Records from a collection
#####
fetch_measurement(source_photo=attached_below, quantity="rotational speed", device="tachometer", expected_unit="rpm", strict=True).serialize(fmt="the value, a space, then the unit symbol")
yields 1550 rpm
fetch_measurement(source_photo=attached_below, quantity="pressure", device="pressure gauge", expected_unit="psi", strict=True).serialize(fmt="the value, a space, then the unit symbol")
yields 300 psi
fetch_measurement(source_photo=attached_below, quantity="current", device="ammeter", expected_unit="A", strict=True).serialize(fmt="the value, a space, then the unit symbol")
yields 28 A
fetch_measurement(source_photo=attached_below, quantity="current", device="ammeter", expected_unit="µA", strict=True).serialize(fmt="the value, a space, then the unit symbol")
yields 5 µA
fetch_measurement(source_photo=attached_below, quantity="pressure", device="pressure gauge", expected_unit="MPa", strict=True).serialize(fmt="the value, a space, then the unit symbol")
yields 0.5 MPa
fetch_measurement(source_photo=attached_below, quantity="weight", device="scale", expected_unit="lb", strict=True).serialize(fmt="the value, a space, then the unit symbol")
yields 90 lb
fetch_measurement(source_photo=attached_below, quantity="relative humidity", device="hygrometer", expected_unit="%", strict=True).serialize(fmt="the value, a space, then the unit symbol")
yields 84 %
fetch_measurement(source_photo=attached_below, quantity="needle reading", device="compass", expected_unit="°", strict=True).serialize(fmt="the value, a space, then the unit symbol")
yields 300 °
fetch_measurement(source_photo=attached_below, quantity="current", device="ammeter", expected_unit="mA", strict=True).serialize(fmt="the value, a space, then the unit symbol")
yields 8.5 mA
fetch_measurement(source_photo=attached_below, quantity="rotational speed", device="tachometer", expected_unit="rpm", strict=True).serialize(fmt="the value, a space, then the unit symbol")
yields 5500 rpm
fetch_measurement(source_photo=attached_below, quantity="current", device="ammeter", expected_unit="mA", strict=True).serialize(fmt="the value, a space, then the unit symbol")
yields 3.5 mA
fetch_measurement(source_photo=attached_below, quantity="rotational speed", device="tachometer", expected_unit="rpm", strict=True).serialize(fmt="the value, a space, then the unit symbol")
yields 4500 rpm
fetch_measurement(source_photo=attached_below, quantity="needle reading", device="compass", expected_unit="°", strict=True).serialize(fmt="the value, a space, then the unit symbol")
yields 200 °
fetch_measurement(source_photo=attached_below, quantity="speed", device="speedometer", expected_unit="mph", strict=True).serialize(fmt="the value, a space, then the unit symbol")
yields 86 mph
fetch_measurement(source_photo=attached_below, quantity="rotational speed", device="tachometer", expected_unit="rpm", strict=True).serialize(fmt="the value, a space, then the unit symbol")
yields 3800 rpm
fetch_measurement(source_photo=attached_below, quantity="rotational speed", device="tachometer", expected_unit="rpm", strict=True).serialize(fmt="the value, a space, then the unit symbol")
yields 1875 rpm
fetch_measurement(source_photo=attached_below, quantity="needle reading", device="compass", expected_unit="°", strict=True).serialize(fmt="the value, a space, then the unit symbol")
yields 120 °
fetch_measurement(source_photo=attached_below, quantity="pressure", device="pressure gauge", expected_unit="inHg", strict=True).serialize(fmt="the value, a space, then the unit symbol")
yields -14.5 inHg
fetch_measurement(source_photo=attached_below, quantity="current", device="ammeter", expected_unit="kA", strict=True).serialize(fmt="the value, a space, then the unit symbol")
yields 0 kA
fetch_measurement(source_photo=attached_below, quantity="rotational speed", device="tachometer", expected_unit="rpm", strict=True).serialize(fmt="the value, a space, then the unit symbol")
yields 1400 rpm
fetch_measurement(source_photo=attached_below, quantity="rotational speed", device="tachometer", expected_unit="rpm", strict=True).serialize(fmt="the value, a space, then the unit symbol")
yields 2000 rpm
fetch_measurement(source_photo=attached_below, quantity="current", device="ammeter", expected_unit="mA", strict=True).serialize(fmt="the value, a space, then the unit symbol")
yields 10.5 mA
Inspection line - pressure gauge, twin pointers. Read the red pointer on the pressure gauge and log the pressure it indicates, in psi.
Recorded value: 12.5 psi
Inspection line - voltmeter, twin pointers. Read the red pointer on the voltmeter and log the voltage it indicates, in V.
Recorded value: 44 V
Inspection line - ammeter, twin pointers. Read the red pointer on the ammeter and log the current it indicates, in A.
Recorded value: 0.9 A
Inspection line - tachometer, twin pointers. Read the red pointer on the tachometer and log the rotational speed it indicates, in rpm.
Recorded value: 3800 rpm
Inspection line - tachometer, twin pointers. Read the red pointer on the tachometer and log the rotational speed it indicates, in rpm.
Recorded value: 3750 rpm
#####
■ **EXERCISE OBJECTIVE**
Rewrite all the records above, renaming "Recorded value" to "Logged reading" wherever it appears and leaving everything else unchanged.

■ **RESPONSE TO THE TASK**
fetch_measurement(source_photo=attached_below, quantity="rotational speed", device="tachometer", expected_unit="rpm", strict=True).serialize(fmt="the value, a space, then the unit symbol")
yields 1550 rpm
fetch_measurement(source_photo=attached_below, quantity="pressure", device="pressure gauge", expected_unit="psi", strict=True).serialize(fmt="the value, a space, then the unit symbol")
yields 300 psi
fetch_measurement(source_photo=attached_below, quantity="current", device="ammeter", expected_unit="A", strict=True).serialize(fmt="the value, a space, then the unit symbol")
yields 28 A
fetch_measurement(source_photo=attached_below, quantity="current", device="ammeter", expected_unit="µA", strict=True).serialize(fmt="the value, a space, then the unit symbol")
yields 5 µA
fetch_measurement(source_photo=attached_below, quantity="pressure", device="pressure gauge", expected_unit="MPa", strict=True).serialize(fmt="the value, a space, then the unit symbol")
yields 0.5 MPa
fetch_measurement(source_photo=attached_below, quantity="weight", device="scale", expected_unit="lb", strict=True).serialize(fmt="the value, a space, then the unit symbol")
yields 90 lb
fetch_measurement(source_photo=attached_below, quantity="relative humidity", device="hygrometer", expected_unit="%", strict=True).serialize(fmt="the value, a space, then the unit symbol")
yields 84 %
fetch_measurement(source_photo=attached_below, quantity="needle reading", device="compass", expected_unit="°", strict=True).serialize(fmt="the value, a space, then the unit symbol")
yields 300 °
fetch_measurement(source_photo=attached_below, quantity="current", device="ammeter", expected_unit="mA", strict=True).serialize(fmt="the value, a space, then the unit symbol")
yields 8.5 mA
fetch_measurement(source_photo=attached_below, quantity="rotational speed", device="tachometer", expected_unit="rpm", strict=True).serialize(fmt="the value, a space, then the unit symbol")
yields 5500 rpm
fetch_measurement(source_photo=attached_below, quantity="current", device="ammeter", expected_unit="mA", strict=True).serialize(fmt="the value, a space, then the unit symbol")
yields 3.5 mA
fetch_measurement(source_photo=attached_below, quantity="rotational speed", device="tachometer", expected_unit="rpm", strict=True).serialize(fmt="the value, a space, then the unit symbol")
yields 4500 rpm
fetch_measurement(source_photo=attached_below, quantity="needle reading", device="compass", expected_unit="°", strict=True).serialize(fmt="the value, a space, then the unit symbol")
yields 200 °
fetch_measurement(source_photo=attached_below, quantity="speed", device="speedometer", expected_unit="mph", strict=True).serialize(fmt="the value, a space, then the unit symbol")
yields 86 mph
fetch_measurement(source_photo=attached_below, quantity="rotational speed", device="tachometer", expected_unit="rpm", strict=True).serialize(fmt="the value, a space, then the unit symbol")
yields 3800 rpm
fetch_measurement(source_photo=attached_below, quantity="rotational speed", device="tachometer", expected_unit="rpm", strict=True).serialize(fmt="the value, a space, then the unit symbol")
yields 1875 rpm
fetch_measurement(source_photo=attached_below, quantity="needle reading", device="compass", expected_unit="°", strict=True).serialize(fmt="the value, a space, then the unit symbol")
yields 120 °
fetch_measurement(source_photo=attached_below, quantity="pressure", device="pressure gauge", expected_unit="inHg", strict=True).serialize(fmt="the value, a space, then the unit symbol")
yields -14.5 inHg
fetch_measurement(source_photo=attached_below, quantity="current", device="ammeter", expected_unit="kA", strict=True).serialize(fmt="the value, a space, then the unit symbol")
yields 0 kA
fetch_measurement(source_photo=attached_below, quantity="rotational speed", device="tachometer", expected_unit="rpm", strict=True).serialize(fmt="the value, a space, then the unit symbol")
yields 1400 rpm
fetch_measurement(source_photo=attached_below, quantity="rotational speed", device="tachometer", expected_unit="rpm", strict=True).serialize(fmt="the value, a space, then the unit symbol")
yields 2000 rpm
fetch_measurement(source_photo=attached_below, quantity="current", device="ammeter", expected_unit="mA", strict=True).serialize(fmt="the value, a space, then the unit symbol")
yields 10.5 mA
Inspection line - pressure gauge, twin pointers. Read the red pointer on the pressure gauge and log the pressure it indicates, in psi.
Logged reading: 12.5 psi
Inspection line - voltmeter, twin pointers. Read the red pointer on the voltmeter and log the voltage it indicates, in V.
Logged reading: 44 V
Inspection line - ammeter, twin pointers. Read the red pointer on the ammeter and log the current it indicates, in A.
Logged reading: 0.9 A
Inspection line - tachometer, twin pointers. Read the red pointer on the tachometer and log the rotational speed it indicates, in rpm.
Logged reading: 3800 rpm
Inspection line - tachometer, twin pointers. Read the red pointer on the tachometer and log the rotational speed it indicates, in rpm.
Logged reading: 3750 rpm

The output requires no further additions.